(READING PASSAGE begins)

Court Opinion

ID: 7456896
Source: CourtListenerOpinion
Date Created: 2022-07-29 03:24:03.910993+00
Date Added: 2024-06-11T16:22:45.786494
License: Public Domain

STOULIG, Judge
(dissenting).
In my opinion a judgment on the pleadings cannot lie in the instant matter under the provisions of LSA-C.C.P. art. 96S and the existing jurisprudence.
It is now well settled that a judgment on the pleadings can only be granted on questions of law. All of the factual allegations in the pleadings, unless “denied by the adverse party or by effect of law," must be considered as true. (Art. 965) A trial court is not at liberty to consider any supporting evidence but must confine its consideration exclusively to the pleadings. If a review of the pleadings discloses that there is a factual dispute, then it necessarily follows that the matter will not admit of a judgment on the face of the pleadings. Dragon v. American Bank & Trust Company, 205 So.2d 473 (La.App.3d Cir. 1967); Jacobs v. Harmon, 197 So.2d 704 (La.App. 4th Cir. 1967).

(READING PASSAGE ends)
(DATA RECORDS begins)

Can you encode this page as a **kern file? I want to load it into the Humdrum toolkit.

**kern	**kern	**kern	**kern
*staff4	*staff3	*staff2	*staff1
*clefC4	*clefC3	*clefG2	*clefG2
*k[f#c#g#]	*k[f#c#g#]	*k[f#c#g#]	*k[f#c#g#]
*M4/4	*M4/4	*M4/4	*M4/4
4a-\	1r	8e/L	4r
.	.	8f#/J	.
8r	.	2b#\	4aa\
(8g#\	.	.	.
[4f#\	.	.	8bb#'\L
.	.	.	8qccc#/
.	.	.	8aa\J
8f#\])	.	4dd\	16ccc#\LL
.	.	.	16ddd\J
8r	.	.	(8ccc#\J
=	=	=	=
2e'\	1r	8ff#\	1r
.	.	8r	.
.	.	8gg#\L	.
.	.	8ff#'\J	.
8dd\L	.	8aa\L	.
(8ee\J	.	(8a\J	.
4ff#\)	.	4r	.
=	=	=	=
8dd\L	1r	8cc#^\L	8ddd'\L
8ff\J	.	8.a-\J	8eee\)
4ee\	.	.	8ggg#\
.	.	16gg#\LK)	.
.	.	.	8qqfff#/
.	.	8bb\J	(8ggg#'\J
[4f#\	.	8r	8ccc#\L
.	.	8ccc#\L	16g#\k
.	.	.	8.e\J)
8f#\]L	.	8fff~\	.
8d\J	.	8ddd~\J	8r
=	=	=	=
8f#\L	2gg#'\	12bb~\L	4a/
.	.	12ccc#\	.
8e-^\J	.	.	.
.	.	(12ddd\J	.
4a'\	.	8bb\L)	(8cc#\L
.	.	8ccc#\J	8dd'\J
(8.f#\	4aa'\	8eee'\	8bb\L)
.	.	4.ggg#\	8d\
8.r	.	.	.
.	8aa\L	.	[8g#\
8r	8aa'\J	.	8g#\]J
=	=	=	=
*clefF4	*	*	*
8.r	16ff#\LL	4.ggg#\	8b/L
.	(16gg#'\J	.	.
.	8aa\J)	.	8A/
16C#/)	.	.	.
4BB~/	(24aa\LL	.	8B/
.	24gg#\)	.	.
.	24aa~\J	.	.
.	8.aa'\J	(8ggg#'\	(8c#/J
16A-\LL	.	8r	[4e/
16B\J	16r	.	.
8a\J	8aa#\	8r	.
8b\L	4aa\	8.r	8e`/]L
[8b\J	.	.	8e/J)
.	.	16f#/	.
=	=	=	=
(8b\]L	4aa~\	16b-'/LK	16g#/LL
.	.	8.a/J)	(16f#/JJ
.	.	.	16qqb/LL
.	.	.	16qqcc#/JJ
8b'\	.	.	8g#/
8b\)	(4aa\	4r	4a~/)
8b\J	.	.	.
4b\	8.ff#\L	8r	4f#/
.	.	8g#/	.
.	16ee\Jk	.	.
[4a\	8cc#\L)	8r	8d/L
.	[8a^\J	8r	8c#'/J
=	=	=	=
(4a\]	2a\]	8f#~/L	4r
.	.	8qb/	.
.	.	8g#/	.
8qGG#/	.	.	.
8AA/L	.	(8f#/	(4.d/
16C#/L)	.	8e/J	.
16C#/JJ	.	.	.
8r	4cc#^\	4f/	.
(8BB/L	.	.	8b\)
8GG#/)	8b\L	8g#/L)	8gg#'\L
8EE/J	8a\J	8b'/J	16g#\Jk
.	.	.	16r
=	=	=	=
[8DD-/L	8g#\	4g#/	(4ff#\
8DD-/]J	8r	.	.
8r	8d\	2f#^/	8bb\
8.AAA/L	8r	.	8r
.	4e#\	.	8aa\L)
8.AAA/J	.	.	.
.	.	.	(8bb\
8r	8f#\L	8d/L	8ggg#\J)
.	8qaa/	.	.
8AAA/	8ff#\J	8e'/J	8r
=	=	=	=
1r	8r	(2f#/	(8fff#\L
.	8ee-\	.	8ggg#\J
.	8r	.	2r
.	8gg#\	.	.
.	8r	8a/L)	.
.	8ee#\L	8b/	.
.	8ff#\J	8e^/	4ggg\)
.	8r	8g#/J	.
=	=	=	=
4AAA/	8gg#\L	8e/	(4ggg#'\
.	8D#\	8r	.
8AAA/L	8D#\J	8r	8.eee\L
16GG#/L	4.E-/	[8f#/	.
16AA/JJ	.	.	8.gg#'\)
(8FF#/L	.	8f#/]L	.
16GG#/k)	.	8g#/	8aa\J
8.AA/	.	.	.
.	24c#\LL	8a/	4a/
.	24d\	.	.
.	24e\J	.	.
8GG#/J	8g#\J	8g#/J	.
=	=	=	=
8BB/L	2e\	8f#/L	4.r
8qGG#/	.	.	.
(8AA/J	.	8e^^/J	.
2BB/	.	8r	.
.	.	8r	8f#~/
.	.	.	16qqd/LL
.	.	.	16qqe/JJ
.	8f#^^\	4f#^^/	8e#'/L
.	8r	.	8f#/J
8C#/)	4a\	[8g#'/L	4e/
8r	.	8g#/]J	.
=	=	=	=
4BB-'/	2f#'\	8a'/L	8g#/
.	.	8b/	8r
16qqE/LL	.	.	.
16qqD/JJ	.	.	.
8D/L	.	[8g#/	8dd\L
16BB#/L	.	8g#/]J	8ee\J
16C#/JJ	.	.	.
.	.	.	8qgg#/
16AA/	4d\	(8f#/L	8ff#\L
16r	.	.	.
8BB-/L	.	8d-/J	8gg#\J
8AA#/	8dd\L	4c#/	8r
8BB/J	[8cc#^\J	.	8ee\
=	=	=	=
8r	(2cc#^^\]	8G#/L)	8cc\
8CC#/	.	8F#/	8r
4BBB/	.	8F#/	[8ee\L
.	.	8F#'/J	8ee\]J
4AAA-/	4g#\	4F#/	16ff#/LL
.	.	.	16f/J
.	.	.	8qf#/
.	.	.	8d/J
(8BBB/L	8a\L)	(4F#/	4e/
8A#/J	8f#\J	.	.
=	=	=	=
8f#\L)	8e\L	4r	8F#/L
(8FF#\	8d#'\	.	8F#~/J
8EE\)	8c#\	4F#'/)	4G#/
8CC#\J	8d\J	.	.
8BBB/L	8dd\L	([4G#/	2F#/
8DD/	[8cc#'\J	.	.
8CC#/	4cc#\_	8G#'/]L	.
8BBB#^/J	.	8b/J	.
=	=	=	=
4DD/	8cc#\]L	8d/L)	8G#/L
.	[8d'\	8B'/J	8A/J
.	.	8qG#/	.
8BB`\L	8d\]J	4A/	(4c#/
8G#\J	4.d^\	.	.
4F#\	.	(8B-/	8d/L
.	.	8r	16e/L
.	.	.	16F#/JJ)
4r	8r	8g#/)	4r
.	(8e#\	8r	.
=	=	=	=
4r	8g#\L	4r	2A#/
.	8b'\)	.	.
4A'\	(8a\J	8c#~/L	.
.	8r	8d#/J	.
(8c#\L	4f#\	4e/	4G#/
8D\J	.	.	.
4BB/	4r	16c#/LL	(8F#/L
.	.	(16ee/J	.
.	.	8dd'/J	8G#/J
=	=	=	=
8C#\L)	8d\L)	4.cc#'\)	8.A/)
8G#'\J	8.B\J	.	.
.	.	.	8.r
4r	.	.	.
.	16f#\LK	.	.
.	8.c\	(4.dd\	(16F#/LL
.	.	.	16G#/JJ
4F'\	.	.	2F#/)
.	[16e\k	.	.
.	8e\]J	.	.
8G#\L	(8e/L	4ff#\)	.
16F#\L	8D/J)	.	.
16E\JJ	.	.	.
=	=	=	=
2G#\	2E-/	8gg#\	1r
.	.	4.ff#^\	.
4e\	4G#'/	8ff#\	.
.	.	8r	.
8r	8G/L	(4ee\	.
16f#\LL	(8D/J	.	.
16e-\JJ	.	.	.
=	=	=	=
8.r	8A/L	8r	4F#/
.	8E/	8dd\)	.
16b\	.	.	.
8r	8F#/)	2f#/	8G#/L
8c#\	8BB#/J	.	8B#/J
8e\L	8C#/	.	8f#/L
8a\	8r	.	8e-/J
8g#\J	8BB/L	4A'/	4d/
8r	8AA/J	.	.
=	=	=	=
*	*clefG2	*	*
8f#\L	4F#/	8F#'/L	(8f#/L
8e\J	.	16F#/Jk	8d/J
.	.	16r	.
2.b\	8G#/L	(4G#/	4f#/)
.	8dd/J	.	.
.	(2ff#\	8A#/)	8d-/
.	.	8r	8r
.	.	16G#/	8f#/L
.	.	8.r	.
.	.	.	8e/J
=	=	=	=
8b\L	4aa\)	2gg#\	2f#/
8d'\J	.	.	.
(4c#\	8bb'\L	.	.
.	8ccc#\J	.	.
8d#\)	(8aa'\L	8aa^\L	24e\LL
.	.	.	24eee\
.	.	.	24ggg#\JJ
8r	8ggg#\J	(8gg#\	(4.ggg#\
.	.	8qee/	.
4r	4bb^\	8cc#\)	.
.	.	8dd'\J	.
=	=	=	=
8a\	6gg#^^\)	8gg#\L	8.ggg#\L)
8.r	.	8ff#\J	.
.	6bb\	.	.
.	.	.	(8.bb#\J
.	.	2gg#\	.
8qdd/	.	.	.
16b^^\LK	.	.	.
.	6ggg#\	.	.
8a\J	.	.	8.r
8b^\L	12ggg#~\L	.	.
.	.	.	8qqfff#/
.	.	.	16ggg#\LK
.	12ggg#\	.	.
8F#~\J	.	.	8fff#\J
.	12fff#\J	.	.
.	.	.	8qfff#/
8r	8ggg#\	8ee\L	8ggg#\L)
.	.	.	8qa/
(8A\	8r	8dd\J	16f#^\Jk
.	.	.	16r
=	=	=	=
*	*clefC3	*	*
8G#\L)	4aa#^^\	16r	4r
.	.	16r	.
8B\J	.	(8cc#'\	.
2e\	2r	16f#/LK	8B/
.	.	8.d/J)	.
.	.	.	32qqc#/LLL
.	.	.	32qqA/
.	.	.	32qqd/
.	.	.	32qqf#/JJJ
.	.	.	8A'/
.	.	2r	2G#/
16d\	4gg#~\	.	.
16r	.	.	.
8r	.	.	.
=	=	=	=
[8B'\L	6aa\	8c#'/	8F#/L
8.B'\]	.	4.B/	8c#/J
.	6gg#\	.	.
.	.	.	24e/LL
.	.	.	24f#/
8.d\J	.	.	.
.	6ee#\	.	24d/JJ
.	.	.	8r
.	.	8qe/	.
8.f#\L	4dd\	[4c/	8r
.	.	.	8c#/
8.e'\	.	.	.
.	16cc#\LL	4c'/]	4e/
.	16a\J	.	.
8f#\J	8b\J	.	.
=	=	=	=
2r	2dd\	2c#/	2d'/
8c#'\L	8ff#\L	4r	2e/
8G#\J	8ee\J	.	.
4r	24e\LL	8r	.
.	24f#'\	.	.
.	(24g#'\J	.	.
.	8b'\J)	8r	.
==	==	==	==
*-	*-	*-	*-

(DATA RECORDS ends)

TASK TO CARRY OUT: List the field labels in the header of the court opinion, before the judge's name.

SOLUTION TO THE PROBLEM: ID, Source, Date Created, Date Added, License